Streaming & IO
Use blazerules_io for Kafka, Debezium CDC, binary decoders, local files, and s3:// reads.
blazerules_io adds streaming sources/sinks and binary decoders. The release wheel and default source build include it, while custom lean builds can still disable it.
Check capabilities at runtimeFull builds enable IO, Kafka, Avro, and Protobuf. Custom lean builds can turn them off, so check availability before wiring production code:
BLAZERULES_IO=ON BLAZERULES_IO_KAFKA=ON BLAZERULES_IO_AVRO=ON BLAZERULES_IO_PROTOBUF=ONSee Installation and Configuration Reference.
What it provides
- Kafka source/sink through librdkafka.
- Debezium CDC unwrap.
- Arrow IPC frames.
- Avro binary records.
- Protobuf binary records with descriptor sets.
- Local and exact-object
s3://file reads.
Binary decoders produce Arrow RecordBatch objects and call evaluate_batch directly — they do not convert through JSON.
Capability flags
Connectors and decoders depend on build flags, so check availability at runtime before using them:
import blazerules_io
print(blazerules_io.has_kafka)
print(blazerules_io.has_avro)
print(blazerules_io.has_protobuf)Kafka
Consume a batch, evaluate it, and produce decisions. See the full walkthrough in Kafka Streaming.
import blazerules, blazerules_io
engine = blazerules.RuleEngine()
engine.load_rules("rules.yaml")
consumer = blazerules_io.KafkaConsumer(
brokers="localhost:9092",
group_id="blazerules-workers",
topics=["transactions"],
conf={"enable.auto.commit": "false"},
)
producer = blazerules_io.KafkaProducer(
brokers="localhost:9092",
conf={},
)The constructor signatures are:
KafkaConsumer(brokers: str, group_id: str, topics: list[str], conf: dict[str, str] = {})

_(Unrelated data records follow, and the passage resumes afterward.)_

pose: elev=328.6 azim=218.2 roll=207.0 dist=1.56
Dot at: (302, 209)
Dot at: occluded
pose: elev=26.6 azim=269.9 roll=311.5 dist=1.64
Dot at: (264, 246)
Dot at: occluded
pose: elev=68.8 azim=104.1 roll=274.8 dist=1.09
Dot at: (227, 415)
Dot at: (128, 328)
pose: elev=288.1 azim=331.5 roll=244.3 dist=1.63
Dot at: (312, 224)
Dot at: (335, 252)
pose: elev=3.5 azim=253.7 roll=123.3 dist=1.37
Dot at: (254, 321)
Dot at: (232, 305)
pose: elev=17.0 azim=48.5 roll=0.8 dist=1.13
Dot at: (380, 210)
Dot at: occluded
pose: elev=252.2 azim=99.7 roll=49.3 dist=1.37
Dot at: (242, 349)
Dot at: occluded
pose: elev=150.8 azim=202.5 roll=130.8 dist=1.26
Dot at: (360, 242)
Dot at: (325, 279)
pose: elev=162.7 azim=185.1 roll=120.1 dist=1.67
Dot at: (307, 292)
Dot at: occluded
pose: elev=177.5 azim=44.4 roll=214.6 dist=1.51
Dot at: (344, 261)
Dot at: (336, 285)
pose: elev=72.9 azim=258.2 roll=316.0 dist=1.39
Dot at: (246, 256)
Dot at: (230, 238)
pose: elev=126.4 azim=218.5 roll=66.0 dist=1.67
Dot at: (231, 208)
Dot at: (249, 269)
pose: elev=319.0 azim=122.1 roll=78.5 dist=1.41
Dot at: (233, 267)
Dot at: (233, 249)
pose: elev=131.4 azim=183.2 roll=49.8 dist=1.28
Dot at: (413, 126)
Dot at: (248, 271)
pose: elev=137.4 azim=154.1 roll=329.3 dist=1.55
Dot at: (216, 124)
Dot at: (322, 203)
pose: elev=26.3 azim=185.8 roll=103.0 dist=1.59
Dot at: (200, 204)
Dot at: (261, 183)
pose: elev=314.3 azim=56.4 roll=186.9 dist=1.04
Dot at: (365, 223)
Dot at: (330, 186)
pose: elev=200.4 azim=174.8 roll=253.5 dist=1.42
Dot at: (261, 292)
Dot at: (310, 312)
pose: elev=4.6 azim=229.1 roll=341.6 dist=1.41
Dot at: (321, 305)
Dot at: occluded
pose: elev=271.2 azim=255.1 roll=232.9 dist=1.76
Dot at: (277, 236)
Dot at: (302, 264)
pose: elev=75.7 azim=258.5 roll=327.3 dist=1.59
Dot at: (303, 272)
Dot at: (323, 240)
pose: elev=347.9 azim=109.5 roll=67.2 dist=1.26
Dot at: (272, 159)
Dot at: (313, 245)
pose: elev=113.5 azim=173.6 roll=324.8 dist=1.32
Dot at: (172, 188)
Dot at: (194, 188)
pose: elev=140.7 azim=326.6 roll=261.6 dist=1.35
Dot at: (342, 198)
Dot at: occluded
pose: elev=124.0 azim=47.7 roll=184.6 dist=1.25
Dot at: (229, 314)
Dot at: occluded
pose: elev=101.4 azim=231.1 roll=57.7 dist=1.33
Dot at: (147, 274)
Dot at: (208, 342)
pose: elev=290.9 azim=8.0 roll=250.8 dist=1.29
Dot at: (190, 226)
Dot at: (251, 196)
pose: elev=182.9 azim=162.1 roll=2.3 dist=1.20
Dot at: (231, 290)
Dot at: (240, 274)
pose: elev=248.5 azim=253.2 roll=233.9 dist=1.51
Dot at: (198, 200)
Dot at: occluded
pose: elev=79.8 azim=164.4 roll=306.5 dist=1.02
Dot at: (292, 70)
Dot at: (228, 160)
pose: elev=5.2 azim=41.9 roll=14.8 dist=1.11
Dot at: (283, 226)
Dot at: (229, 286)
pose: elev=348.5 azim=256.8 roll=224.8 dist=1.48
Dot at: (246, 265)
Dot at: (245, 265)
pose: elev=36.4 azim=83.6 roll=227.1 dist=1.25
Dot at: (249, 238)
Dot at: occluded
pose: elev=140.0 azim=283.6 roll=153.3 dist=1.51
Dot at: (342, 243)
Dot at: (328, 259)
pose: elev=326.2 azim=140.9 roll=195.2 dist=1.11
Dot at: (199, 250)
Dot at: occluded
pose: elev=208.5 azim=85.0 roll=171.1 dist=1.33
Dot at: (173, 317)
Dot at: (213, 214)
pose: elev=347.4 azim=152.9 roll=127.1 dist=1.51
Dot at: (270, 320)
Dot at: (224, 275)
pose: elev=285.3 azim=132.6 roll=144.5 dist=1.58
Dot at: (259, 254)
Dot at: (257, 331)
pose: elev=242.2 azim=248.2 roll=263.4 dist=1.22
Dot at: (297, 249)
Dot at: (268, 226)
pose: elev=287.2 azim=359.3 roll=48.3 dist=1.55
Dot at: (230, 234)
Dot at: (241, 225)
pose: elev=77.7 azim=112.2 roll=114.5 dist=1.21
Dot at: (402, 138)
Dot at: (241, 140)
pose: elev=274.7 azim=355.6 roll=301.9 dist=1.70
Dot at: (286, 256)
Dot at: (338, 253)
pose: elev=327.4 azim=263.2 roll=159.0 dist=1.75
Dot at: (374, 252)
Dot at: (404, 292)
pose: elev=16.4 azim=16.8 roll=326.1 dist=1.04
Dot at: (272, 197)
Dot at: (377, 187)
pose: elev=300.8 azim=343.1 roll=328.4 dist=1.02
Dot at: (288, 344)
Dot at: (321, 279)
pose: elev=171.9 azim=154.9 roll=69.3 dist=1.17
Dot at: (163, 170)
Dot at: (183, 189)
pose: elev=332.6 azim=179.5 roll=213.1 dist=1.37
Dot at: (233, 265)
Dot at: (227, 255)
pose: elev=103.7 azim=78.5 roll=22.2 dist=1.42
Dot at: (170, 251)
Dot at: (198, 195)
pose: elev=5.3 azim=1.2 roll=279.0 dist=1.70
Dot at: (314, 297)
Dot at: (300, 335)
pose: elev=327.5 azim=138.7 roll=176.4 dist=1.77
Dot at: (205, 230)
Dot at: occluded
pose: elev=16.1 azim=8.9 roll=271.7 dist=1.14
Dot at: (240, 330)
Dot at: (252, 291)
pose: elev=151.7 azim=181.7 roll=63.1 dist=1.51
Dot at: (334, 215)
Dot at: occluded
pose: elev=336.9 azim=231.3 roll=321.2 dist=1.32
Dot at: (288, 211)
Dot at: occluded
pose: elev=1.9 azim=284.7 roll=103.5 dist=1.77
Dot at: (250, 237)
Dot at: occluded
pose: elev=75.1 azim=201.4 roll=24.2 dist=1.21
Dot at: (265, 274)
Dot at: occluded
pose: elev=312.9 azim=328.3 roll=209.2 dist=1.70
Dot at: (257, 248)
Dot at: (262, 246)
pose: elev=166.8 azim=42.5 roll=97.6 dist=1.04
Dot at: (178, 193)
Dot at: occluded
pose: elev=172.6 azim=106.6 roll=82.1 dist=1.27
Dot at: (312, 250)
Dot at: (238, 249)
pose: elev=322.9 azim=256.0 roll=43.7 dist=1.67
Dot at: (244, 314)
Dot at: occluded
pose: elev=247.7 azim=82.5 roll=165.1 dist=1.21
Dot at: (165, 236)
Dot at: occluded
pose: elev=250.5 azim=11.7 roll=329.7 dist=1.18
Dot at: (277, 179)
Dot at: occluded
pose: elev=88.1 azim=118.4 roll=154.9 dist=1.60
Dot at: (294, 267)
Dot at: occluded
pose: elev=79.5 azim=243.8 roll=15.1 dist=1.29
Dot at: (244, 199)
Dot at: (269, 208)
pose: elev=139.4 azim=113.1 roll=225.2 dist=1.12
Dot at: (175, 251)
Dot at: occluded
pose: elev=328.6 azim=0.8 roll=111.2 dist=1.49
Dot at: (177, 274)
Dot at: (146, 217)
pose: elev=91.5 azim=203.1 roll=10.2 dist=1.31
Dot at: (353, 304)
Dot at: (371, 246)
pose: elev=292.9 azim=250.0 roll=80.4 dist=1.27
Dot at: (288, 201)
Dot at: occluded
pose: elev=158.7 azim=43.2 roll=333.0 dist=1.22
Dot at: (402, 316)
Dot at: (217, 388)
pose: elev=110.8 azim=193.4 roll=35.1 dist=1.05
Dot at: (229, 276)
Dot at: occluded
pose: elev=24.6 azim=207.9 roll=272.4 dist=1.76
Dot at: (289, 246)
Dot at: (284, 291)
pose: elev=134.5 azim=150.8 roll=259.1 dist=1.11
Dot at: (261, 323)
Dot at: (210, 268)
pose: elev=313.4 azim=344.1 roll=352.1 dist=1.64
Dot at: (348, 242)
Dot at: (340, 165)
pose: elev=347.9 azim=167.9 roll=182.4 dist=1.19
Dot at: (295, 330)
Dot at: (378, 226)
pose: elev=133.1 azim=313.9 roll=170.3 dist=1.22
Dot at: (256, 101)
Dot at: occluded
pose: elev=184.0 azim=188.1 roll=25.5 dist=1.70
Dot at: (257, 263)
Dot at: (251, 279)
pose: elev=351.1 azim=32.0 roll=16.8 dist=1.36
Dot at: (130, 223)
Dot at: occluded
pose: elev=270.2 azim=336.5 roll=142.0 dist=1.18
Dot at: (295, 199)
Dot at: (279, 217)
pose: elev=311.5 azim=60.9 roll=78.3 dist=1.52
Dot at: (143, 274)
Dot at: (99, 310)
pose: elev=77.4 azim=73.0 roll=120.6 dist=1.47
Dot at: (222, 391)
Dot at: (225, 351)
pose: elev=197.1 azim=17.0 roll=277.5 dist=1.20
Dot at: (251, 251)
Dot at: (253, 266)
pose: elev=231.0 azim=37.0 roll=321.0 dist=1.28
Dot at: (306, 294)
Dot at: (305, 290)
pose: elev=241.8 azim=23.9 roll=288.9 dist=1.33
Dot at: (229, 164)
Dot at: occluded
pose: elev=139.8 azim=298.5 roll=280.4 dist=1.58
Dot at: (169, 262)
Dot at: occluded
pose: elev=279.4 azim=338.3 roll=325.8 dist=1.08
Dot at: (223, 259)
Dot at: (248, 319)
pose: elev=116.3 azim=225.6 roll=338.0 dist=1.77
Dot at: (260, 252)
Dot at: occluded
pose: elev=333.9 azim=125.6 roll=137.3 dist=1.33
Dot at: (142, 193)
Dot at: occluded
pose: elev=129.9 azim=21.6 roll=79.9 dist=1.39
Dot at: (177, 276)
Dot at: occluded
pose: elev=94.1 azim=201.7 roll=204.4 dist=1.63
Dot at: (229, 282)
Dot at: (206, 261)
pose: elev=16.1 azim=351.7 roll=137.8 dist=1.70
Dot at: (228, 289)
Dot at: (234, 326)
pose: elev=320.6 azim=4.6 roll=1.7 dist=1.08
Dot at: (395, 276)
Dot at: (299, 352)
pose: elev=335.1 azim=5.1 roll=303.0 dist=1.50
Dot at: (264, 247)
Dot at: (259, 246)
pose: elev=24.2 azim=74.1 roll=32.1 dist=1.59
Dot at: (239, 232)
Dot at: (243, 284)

KafkaProducer(brokers: str, conf: dict[str, str] = {})For a fully C++-driven loop, the module also exposes run_stream(engine, config).
cfg = blazerules_io.StreamRunConfig()
cfg.brokers = "localhost:9092"
cfg.group_id = "blazerules-workers"
cfg.input_topics = ["transactions"]
cfg.output_topic = "decisions"
cfg.batch_size = 8192
cfg.poll_timeout_ms = 200
cfg.flush_timeout_ms = 5000
cfg.max_messages = 0
cfg.max_batches = 0
cfg.commit_offsets = True
stats = blazerules_io.run_stream(engine, cfg)
print(stats.batches, stats.messages, stats.matched, stats.emitted, stats.eval_us)Debezium CDC
unwrap_debezium turns Debezium change events into evaluable NDJSON (the op field defaults to __op).
ndjson = blazerules_io.unwrap_debezium(messages, op_field="__op")
result = engine.evaluate_ndjson(ndjson)unwrap_debezium(...) returns one contiguous NDJSON bytes object. Pass that directly to RuleEngine.evaluate_ndjson(...).
Binary decoders
Each decoder turns binary frames into an Arrow RecordBatch you pass straight to evaluate_batch.
decoder = blazerules_io.ArrowIpcDecoder()
batch = decoder.decode_batch([frame_bytes])
result = engine.evaluate_batch(batch)File readers
Read local or s3:// files into Arrow batches or NDJSON bytes.
# Iterate Arrow RecordBatches from Parquet/Arrow/CSV:
for batch in blazerules_io.read_record_batches("history/day.parquet", batch_size=65536):
result = engine.evaluate_batch(batch)
# Read an NDJSON file (local or s3://) as bytes:
payload = blazerules_io.read_ndjson_bytes("s3://bucket/events/day.ndjson")
result = engine.evaluate_ndjson(payload)Signatures:
read_record_batches(path: str, format: str = "auto", batch_size: int = 65536) -> list[pyarrow.RecordBatch]
read_ndjson_bytes(path: str) -> bytesSee S3 resources for AWS profile/region/endpoint configuration.